Re: [PATCH 4/8] KVM: gmem: protect kvm_mmu_invalidate_end()

From: Kalra, Ashish
Date: Thu Aug 31 2023 - 12:50:35 EST


Hello Sean,

On 8/22/2023 6:17 PM, Sean Christopherson wrote:
On Mon, Aug 21, 2023, Ashish Kalra wrote:
Hello Mingwei & Sean,

On 8/18/2023 9:08 PM, Mingwei Zhang wrote:
The maximum hits are seen with shmem_fallocate and madvise, which we believe
are response to shared<->private
GHCB page-state-chage requests. discard=both handles discard both for
private and shared memory, so freeing shared memory
via fallocate(shared_memfd, FALLOC_FL_PUNCH_HOLE, ...) would trigger the
notifiers when freeing shared pages after guest converts a GPA to
private.

Now, as with SNP+guest_memfd, guest private memory is not mapped in host
anymore, so i added a generic fix (instead of Sean's proposed patch of
checking for SNP guest inside sev_guest_memory_reclaimed()):

--- a/virt/kvm/kvm_main.c
+++ b/virt/kvm/kvm_main.c
@@ -593,6 +593,9 @@ static __always_inline int __kvm_handle_hva_range(struct
kvm *kvm,
unsigned long hva_start, hva_end;

slot = container_of(node, struct kvm_memory_slot,
hva_node[slots->node_idx]);
+ if (kvm_slot_can_be_private(slot)) {
+ continue;
+ }
hva_start = max(range->start, slot->userspace_addr);
hva_end = min(range->end, slot->userspace_addr +
(slot->npages <<
PAGE_SHIFT));

...

As expected, the SEV hook is not invoked for the guest private memory pages
(no more invalidation from shmem_fallocate() + madvise()).

Isn't it better to skip invoking the KVM MMU invalidation notifier when the
invalidated range belongs to guest private memory ?

Oooh, you're running into problems where KVM blasts both the private and shared
mappings even though invalidations from the mmu_notifier are shared-only by
definition.

The answer is "yes", but simply skipping slots that _can_ be private is wrong,
as KVM still needs to zap any shared mappings. I have a plan[*], but I completely
spaced on incorporating the idea into the gmem RFC. I'll add that to the "list
of todos for merging gmem", which I need to get sent out asap.

https://lore.kernel.org/all/ZJX0hk+KpQP0KUyB@xxxxxxxxxx

Looking at your gmem TODO's post, i don't see anything specific for this support:

https://lore.kernel.org/kvm/ZOjpIL0SFH+E3Dj4@xxxxxxxxxx/

Thanks,
Ashish


In fact, AFAIC, SNP VM does not track whether each page is previously
shared, isn't it?
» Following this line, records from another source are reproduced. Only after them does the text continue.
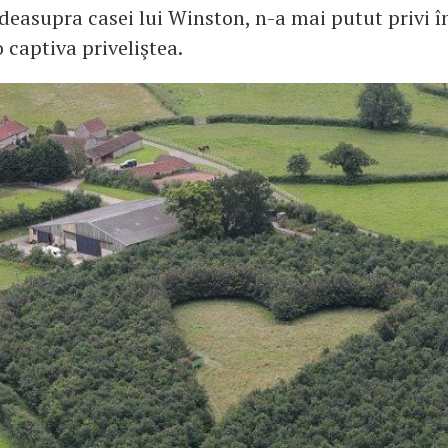
deasupra casei lui Winston, n-a mai putut privi în
 captiva priveliştea.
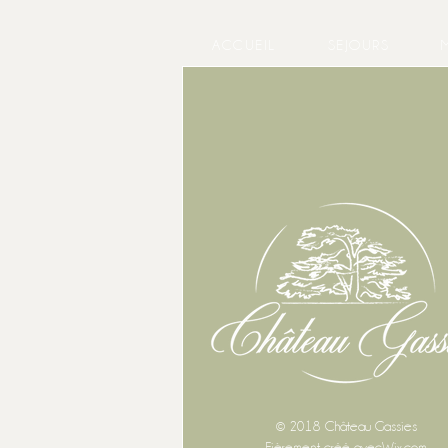
ACCUEIL
SEJOURS
© 2018 Château Gassies
Fièrement créé avec
Wix.com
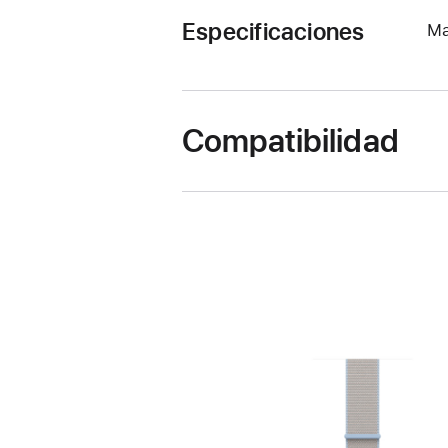
Especificaciones
Ma
Compatibilidad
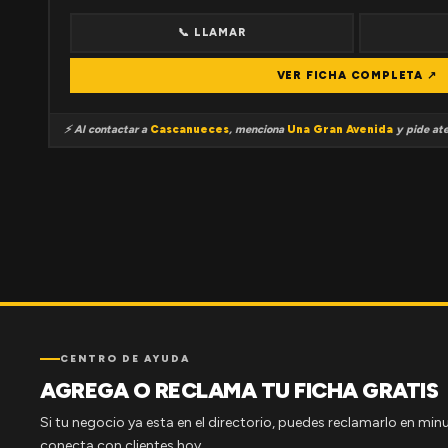
📞 LLAMAR
VER FICHA COMPLETA ↗
⚡ Al contactar a
Cascanueces
, menciona
Una Gran Avenida
y pide ate
CENTRO DE AYUDA
AGREGA O RECLAMA TU FICHA GRATIS
Si tu negocio ya esta en el directorio, puedes reclamarlo en minu
conecta con clientes hoy.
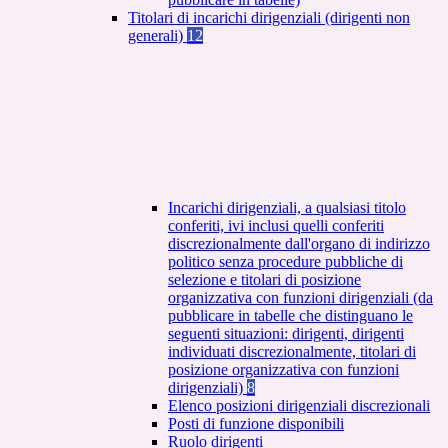
Titolari di incarichi dirigenziali (dirigenti non
generali)
12
Incarichi dirigenziali, a qualsiasi titolo
conferiti, ivi inclusi quelli conferiti
discrezionalmente dall'organo di indirizzo
politico senza procedure pubbliche di
selezione e titolari di posizione
organizzativa con funzioni dirigenziali (da
pubblicare in tabelle che distinguano le
seguenti situazioni: dirigenti, dirigenti
individuati discrezionalmente, titolari di
posizione organizzativa con funzioni
dirigenziali)
8
Elenco posizioni dirigenziali discrezionali
Posti di funzione disponibili
Ruolo dirigenti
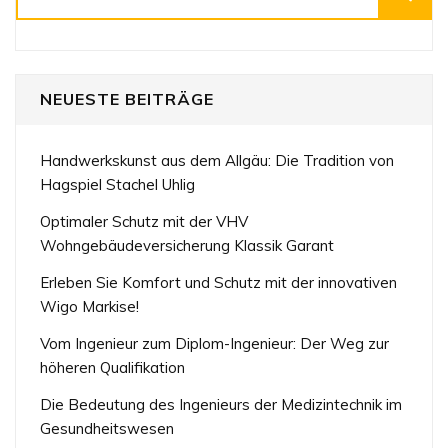
NEUESTE BEITRÄGE
Handwerkskunst aus dem Allgäu: Die Tradition von
Hagspiel Stachel Uhlig
Optimaler Schutz mit der VHV
Wohngebäudeversicherung Klassik Garant
Erleben Sie Komfort und Schutz mit der innovativen
Wigo Markise!
Vom Ingenieur zum Diplom-Ingenieur: Der Weg zur
höheren Qualifikation
Die Bedeutung des Ingenieurs der Medizintechnik im
Gesundheitswesen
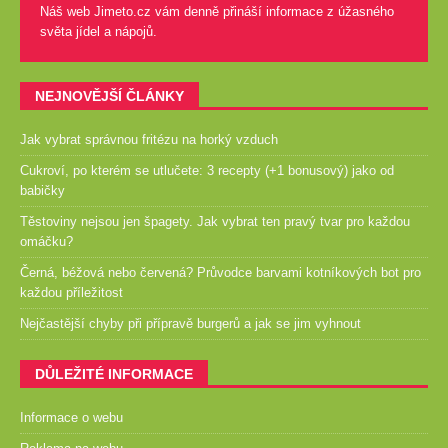
Náš web Jimeto.cz vám denně přináší informace z úžasného
světa jídel a nápojů.
NEJNOVĚJŠÍ ČLÁNKY
Jak vybrat správnou fritézu na horký vzduch
Cukroví, po kterém se utlučete: 3 recepty (+1 bonusový) jako od
babičky
Těstoviny nejsou jen špagety. Jak vybrat ten pravý tvar pro každou
omáčku?
Černá, béžová nebo červená? Průvodce barvami kotníkových bot pro
každou příležitost
Nejčastější chyby při přípravě burgerů a jak se jim vyhnout
DŮLEŽITÉ INFORMACE
Informace o webu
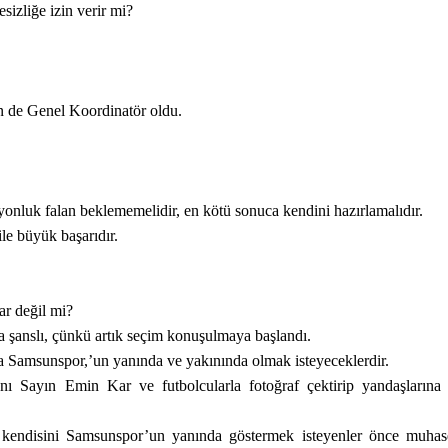
izliğe izin verir mi?
 de Genel Koordinatör oldu.
onluk falan beklememelidir, en kötü sonuca kendini hazırlamalıdır.
le büyük başarıdır.
ar değil mi?
 şanslı, çünkü artık seçim konuşulmaya başlandı.
a Samsunspor,’un yanında ve yakınında olmak isteyeceklerdir.
 Sayın Emin Kar ve futbolcularla fotoğraf çektirip yandaşlarına
; kendisini Samsunspor’un yanında göstermek isteyenler önce muha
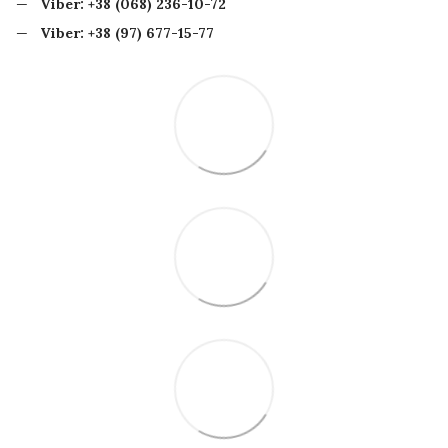
Viber:
+38 (068) 236-10-72
Viber:
+38 (97) 677-15-77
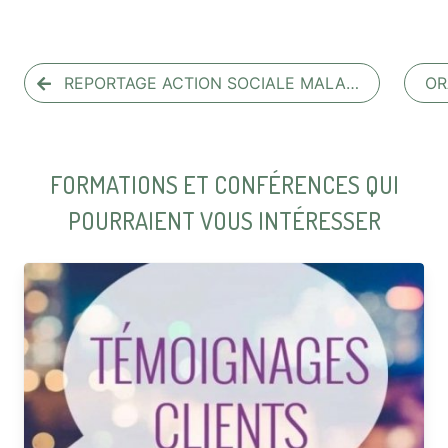
REPORTAGE ACTION SOCIALE MALA…
OR
FORMATIONS ET CONFÉRENCES QUI
POURRAIENT VOUS INTÉRESSER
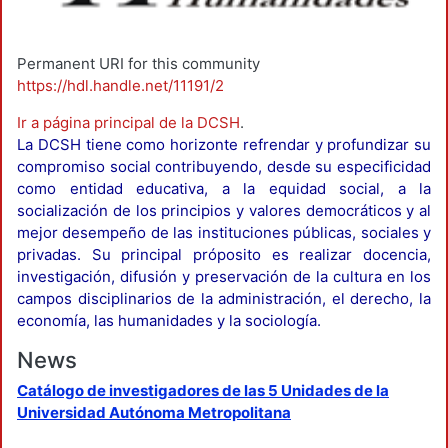
Permanent URI for this community
https://hdl.handle.net/11191/2
Ir a página principal de la DCSH
.
La DCSH tiene como horizonte refrendar y profundizar su
compromiso social contribuyendo, desde su especificidad
como entidad educativa, a la equidad social, a la
socialización de los principios y valores democráticos y al
mejor desempeño de las instituciones públicas, sociales y
privadas. Su principal próposito es realizar docencia,
investigación, difusión y preservación de la cultura en los
campos disciplinarios de la administración, el derecho, la
economía, las humanidades y la sociología.
News
Catálogo de investigadores de las 5 Unidades de la
Universidad Autónoma Metropolitana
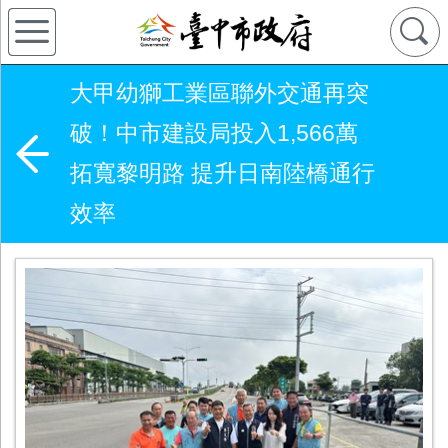
大甲幼獅工業區聯外交通再突
破！中市建設局投入1,566萬
拓寬黎明路 提升日南陸橋通行
效率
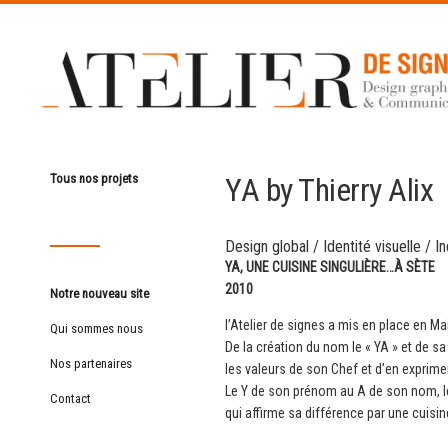
YA by Thierry Alix
Tous nos projets
Design global
/
Identité visuelle
/
In
YA, UNE CUISINE SINGULIÈRE…À SÈTE
2010
Notre nouveau site
l’Atelier de signes a mis en place en Ma
Qui sommes nous
De la création du nom le « YA » et de sa
Nos partenaires
les valeurs de son Chef et d’en exprimer
Le Y de son prénom au A de son nom, l
Contact
qui affirme sa différence par une cuisin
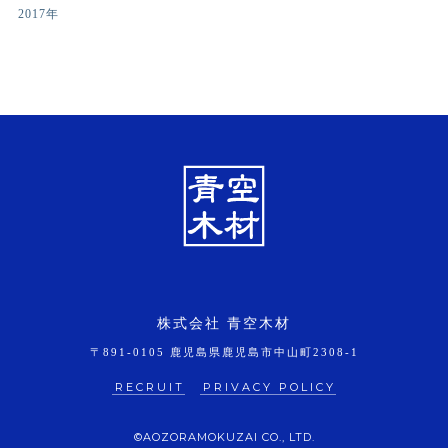
2017年
株式会社 青空木材
〒891-0105 鹿児島県鹿児島市中山町2308-1
RECRUIT
PRIVACY POLICY
©AOZORAMOKUZAI CO., LTD.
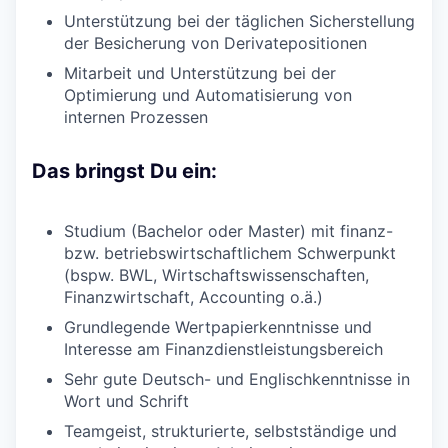
Unterstützung bei der täglichen Sicherstellung
der Besicherung von Derivatepositionen
Mitarbeit und Unterstützung bei der
Optimierung und Automatisierung von
internen Prozessen
Das bringst Du ein:
Studium (Bachelor oder Master) mit finanz-
bzw. betriebswirtschaftlichem Schwerpunkt
(bspw. BWL, Wirtschaftswissenschaften,
Finanzwirtschaft, Accounting o.ä.)
Grundlegende Wertpapierkenntnisse und
Interesse am Finanzdienstleistungsbereich
Sehr gute Deutsch- und Englischkenntnisse in
Wort und Schrift
Teamgeist, strukturierte, selbstständige und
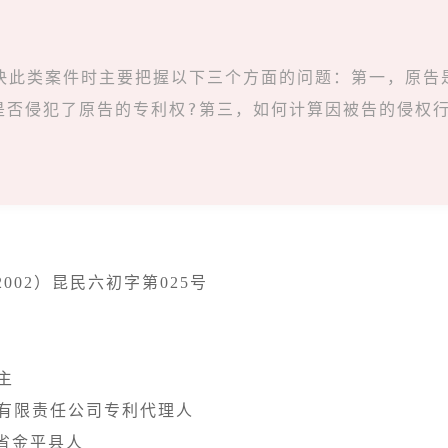
决此类案件时主要把握以下三个方面的问题：第一，原告
是否侵犯了原告的专利权?第三，如何计算因被告的侵权


有限责任公司专利代理人

省金平县人
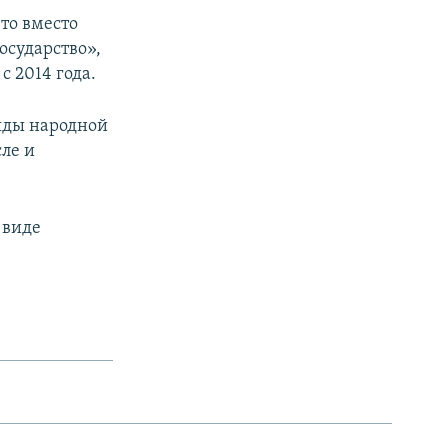
что вместо
осударство»,
 2014 года.
яды народной
ле и
 виде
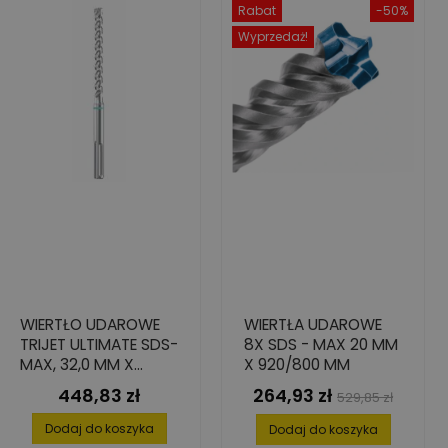
Rabat
-50%
Wyprzedaż!
WIERTŁO UDAROWE
WIERTŁA UDAROWE
TRIJET ULTIMATE SDS-
8X SDS - MAX 20 MM
MAX, 32,0 MM X
X 920/800 MM
400/520 MM
448,83 zł
264,93 zł
Cena
Cena
Cena
529,85 zł
podstawowa
Dodaj do koszyka
Dodaj do koszyka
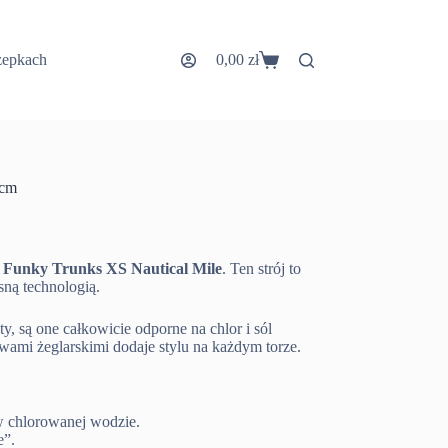
zepkach
0,00
zł
Koszyk
 cm
 Funky Trunks XS Nautical Mile
. Ten strój to
sną technologią.
ity, są one całkowicie odporne na chlor i sól
wami żeglarskimi dodaje stylu na każdym torze.
w chlorowanej wodzie.
e”.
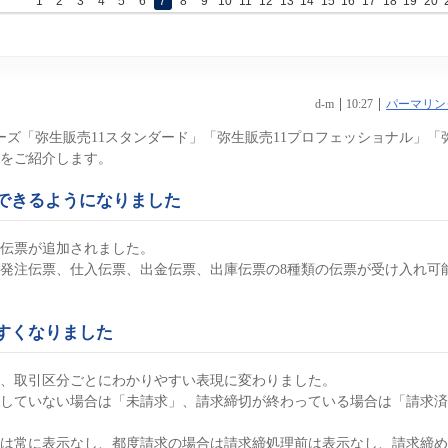
1
2
3
4
5
6
7
8
9
10
11
12
13
14
15
16
17
18
19
20
d-m
10:27
パーマリン
リーズ「弥生販売11スタンダード」「弥生販売11プロフェッショナル」「
点をご紹介します。
できるようになりました
伝票が追加されました。
発注伝票、仕入伝票、出金伝票、出庫伝票の8種類の伝票が受け入れ可
すくなりました
、取引区分ごとにわかりやすい表現に変わりました。
していない場合は「未請求」、請求締切が終わっている場合は「請求済
荷は常に表示なし、都度請求の場合は請求締処理前は表示なし、請求締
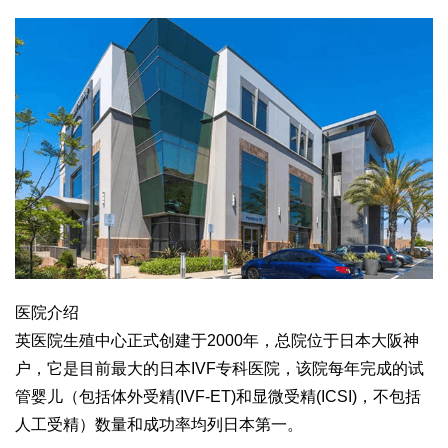
医院介绍
英医院生殖中心正式创建于2000年，总院位于日本大阪神
户，它是目前最大的日本IVF专科医院，该院每年完成的试
管婴儿（包括体外受精(IVF-ET)和显微受精(ICSI)，不包括
人工受精）数量和成功率均列日本第一。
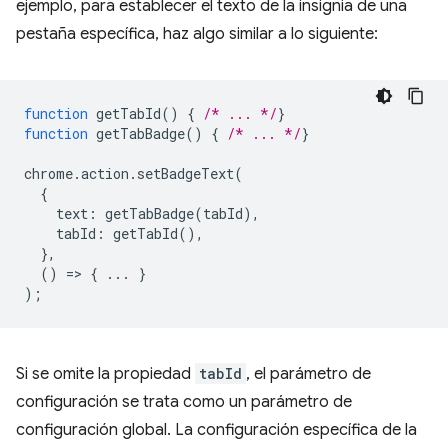
ejemplo, para establecer el texto de la insignia de una
pestaña específica, haz algo similar a lo siguiente:
function
getTabId
()
{
/* ... */
}
function
getTabBadge
()
{
/* ... */
}
chrome
.
action
.
setBadgeText
(
{
text
:
getTabBadge
(
tabId
),
tabId
:
getTabId
(),
},
()
=
>
{
...
}
);
Si se omite la propiedad
tabId
, el parámetro de
configuración se trata como un parámetro de
configuración global. La configuración específica de la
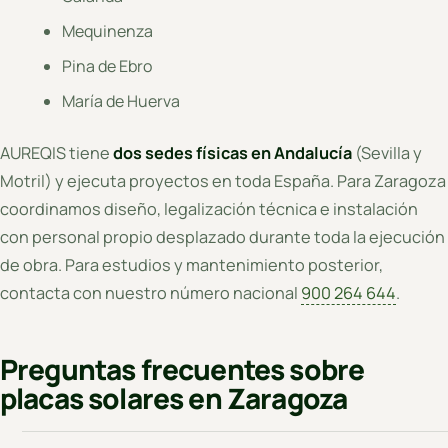
Mequinenza
Pina de Ebro
María de Huerva
AUREQIS tiene
dos sedes físicas en Andalucía
(Sevilla y
Motril) y ejecuta proyectos en toda España. Para Zaragoza
coordinamos diseño, legalización técnica e instalación
con personal propio desplazado durante toda la ejecución
de obra. Para estudios y mantenimiento posterior,
contacta con nuestro número nacional
900 264 644
.
Preguntas frecuentes sobre
placas solares en Zaragoza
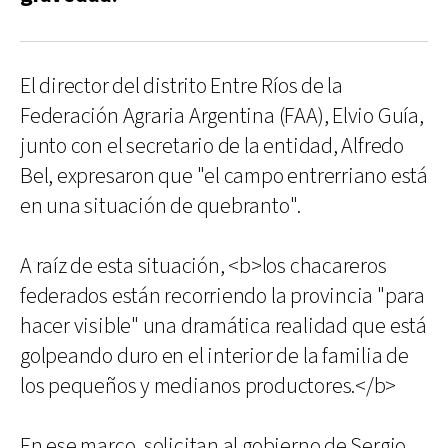
El director del distrito Entre Ríos de la
Federación Agraria Argentina (FAA), Elvio Guía,
junto con el secretario de la entidad, Alfredo
Bel, expresaron que "el campo entrerriano está
en una situación de quebranto".
A raíz de esta situación, <b>los chacareros
federados están recorriendo la provincia "para
hacer visible" una dramática realidad que está
golpeando duro en el interior de la familia de
los pequeños y medianos productores.</b>
En ese marco, solicitan al gobierno de Sergio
If a page was previously shared and was written by the
host kernel or devices before it was changed to private. No one tracks it
and dirty caches are there!

The skipped invalidation here covered the case Mingwei mentioned above,
where the pages are changed from private->shared and subsequent freeing of
shared pages triggered the invalidation.

But, then why are we concerned about this, i thought we have concerns about
the case where the dirty cache lines contain encrypted guest data ?

Yes, that's my understanding as well (assuming by "this" you mean the case where
the CPU cache has dirty lines for _shared_ addresses).